Alexia Putellas lifted the Champions League on Saturday. By the end of June, she'll be gone. Barcelona confirmed the two-time Ballon d'Or winner will leave the club this summer when her contract expires, ending a 14-year spell that transformed both player and club into the defining force in European women's football.
She is 32, in the best form she's shown since tearing her ACL on the eve of the 2022 Euros, and leaving at the absolute top. That's not sentiment — that's the reality of a player who just captained her side to a 4-0 Champions League final win over Lyon for their fourth European title in six years.
The NWSL is the likely destination
Sources indicate Putellas is eyeing a move to the National Women's Soccer League, specifically under its new high-impact player rule — a mechanism that allows clubs to spend up to $1 million above the salary cap on elite talent. That rule was built for exactly this kind of signing. Expect serious interest from multiple franchises once the formalities are done.
The timing makes commercial sense. She arrives as a Champions League winner, a Ballon d'Or contender, and one of the most recognisable names in women's football globally. Any club that lands her doesn't just get a midfielder — they get a box office draw.
What Barcelona lose
234 goals. 512 appearances. Ten league titles. The first Spanish player — male or female — to win the Ballon d'Or, then the first to win it twice.
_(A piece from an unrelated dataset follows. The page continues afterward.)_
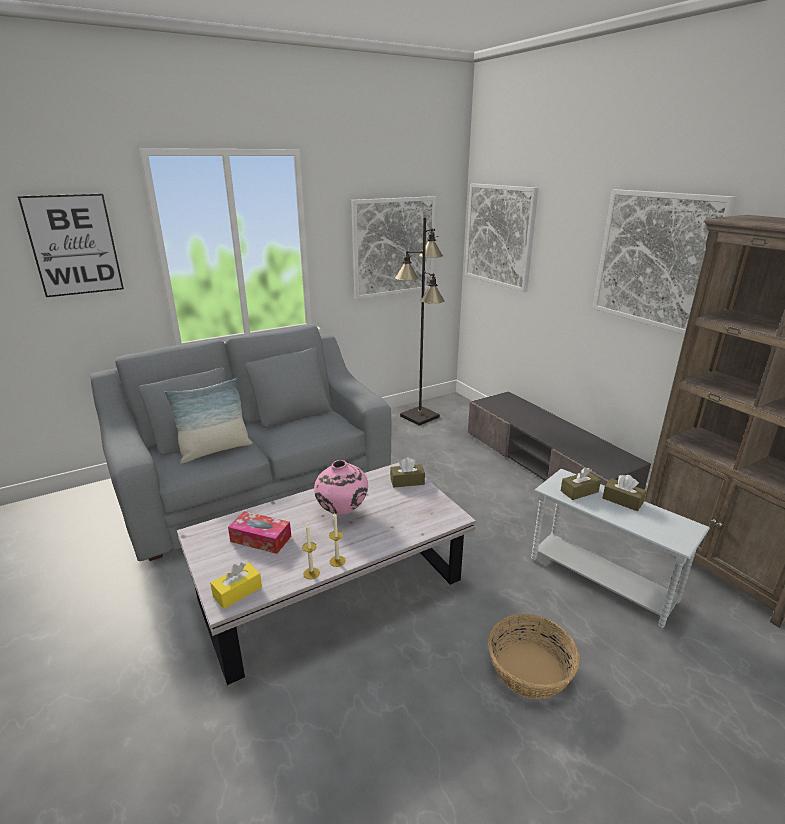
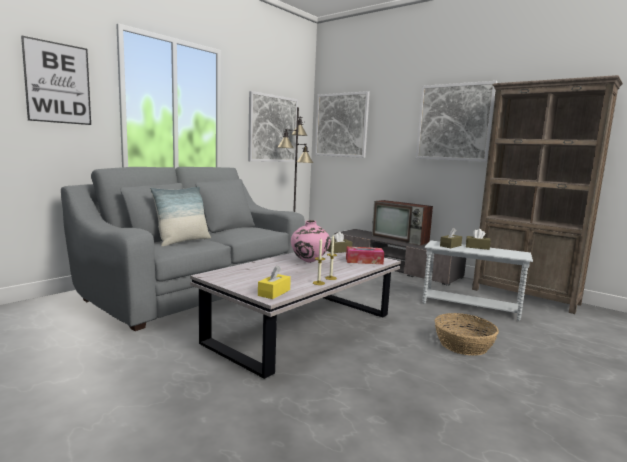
camera: 20 degrees left, 15 degrees down
(261, 539) = (263, 274): tissue box -> tissue box (364, 261)
(558, 427) = (401, 239): none -> television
She rejoined from Levante in 2012 at a time when the best Spanish players were heading abroad because Liga F had nothing to offer. Putellas stayed, and the league eventually grew around her.
She was the captain, the dressing room anchor, the player the younger generation at La Masia grew up watching. That last part matters more than it sounds — Barcelona's pipeline of young talent has been built alongside her presence, not separately from it.
Replacing her isn't a summer project. It's a structural question for the club over the next several years. Barcelona have already secured the 2025-26 Liga F title, but the side that faces Real Sociedad on Wednesday and Madrid CFF on Sunday will be lining up without her for the last time. Two dead-rubber league games to close out the most decorated chapter in the club's history.
She leaves as a champion. The next question is which American city gets to say the same.